I.  EXCEPTIONS PRÉLIMINAIRES DU GOUVERNEMENT

  58.  Dans ses observations du 4 juillet 2000, le Gouvernement excipe du non-épuisement des voies de recours internes. Il soutient que la requérante n’a pas fait opposition contre l’ordonnance de non-lieu rendue par le conseil administratif, qu’elle n’a pas utilisé les recours en dommages-intérêts qui étaient disponibles en droit turc et qu’elle n’a pas soulevé tous ses griefs devant les autorités internes saisies de l’affaire. Sur la base de ces considérations, le Gouvernement conteste la décision sur la recevabilité adoptée par la Commission le 24 février 1994 et demande à la Cour de revenir sur ladite décision et de déclarer la requête irrecevable pour non-épuisement des voies de recours internes.

Énoncé de tâche 1:
Répondez aux questions suivantes d'après le texte fourni sur les exceptions préliminaires du Gouvernement :
(a) À quelle date le Gouvernement a-t-il présenté ses observations ?
(b) Contre quelle décision la requérante n'a-t-elle pas fait opposition, selon le Gouvernement ?
(c) À quelle date la Commission a-t-elle adopté la décision sur la recevabilité que le Gouvernement conteste ?
Énoncé de tâche 2:
Renvoyez sans rien modifier tout ce qui va de « 58.  Dans ses observations » jusqu'à « pour non-épuisement des voies de recours internes. » dans le texte fourni sur les exceptions préliminaires du Gouvernement.

Liste des données:
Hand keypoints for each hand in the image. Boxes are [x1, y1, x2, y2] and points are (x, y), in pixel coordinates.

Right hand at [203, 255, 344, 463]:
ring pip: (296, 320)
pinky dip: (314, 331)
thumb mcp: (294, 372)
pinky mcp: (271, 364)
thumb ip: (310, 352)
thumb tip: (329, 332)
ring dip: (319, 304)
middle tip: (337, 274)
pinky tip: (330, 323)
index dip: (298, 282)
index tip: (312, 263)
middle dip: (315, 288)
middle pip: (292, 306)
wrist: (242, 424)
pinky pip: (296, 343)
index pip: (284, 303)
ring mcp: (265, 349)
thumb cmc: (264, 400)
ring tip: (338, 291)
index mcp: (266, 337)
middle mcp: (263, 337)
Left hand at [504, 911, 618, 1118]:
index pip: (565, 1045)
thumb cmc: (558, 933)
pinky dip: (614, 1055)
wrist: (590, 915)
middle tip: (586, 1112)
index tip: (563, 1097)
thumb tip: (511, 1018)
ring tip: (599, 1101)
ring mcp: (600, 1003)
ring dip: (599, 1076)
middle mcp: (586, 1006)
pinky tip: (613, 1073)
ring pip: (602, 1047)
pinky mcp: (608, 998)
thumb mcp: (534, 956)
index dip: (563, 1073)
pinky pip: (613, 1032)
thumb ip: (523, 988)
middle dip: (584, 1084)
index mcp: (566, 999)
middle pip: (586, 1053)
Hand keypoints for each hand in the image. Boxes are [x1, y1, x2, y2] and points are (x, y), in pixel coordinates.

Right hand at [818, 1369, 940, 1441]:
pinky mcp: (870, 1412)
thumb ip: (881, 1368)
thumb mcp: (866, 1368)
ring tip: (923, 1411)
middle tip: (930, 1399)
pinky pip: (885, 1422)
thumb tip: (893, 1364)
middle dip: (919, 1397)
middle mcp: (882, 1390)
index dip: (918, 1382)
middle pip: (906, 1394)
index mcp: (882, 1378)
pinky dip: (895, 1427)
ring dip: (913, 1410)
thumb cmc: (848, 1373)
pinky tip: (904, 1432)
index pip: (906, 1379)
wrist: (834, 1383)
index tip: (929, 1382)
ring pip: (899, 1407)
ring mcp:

Résultat obtenu 1:
(a) Le 4 juillet 2000.
(b) Contre l'ordonnance de non-lieu rendue par le conseil administratif.
(c) Le 24 février 1994.

Résultat obtenu 2:
58.  Dans ses observations du 4 juillet 2000, le Gouvernement excipe du non-épuisement des voies de recours internes. Il soutient que la requérante n’a pas fait opposition contre l’ordonnance de non-lieu rendue par le conseil administratif, qu’elle n’a pas utilisé les recours en dommages-intérêts qui étaient disponibles en droit turc et qu’elle n’a pas soulevé tous ses griefs devant les autorités internes saisies de l’affaire. Sur la base de ces considérations, le Gouvernement conteste la décision sur la recevabilité adoptée par la Commission le 24 février 1994 et demande à la Cour de revenir sur ladite décision et de déclarer la requête irrecevable pour non-épuisement des voies de recours internes.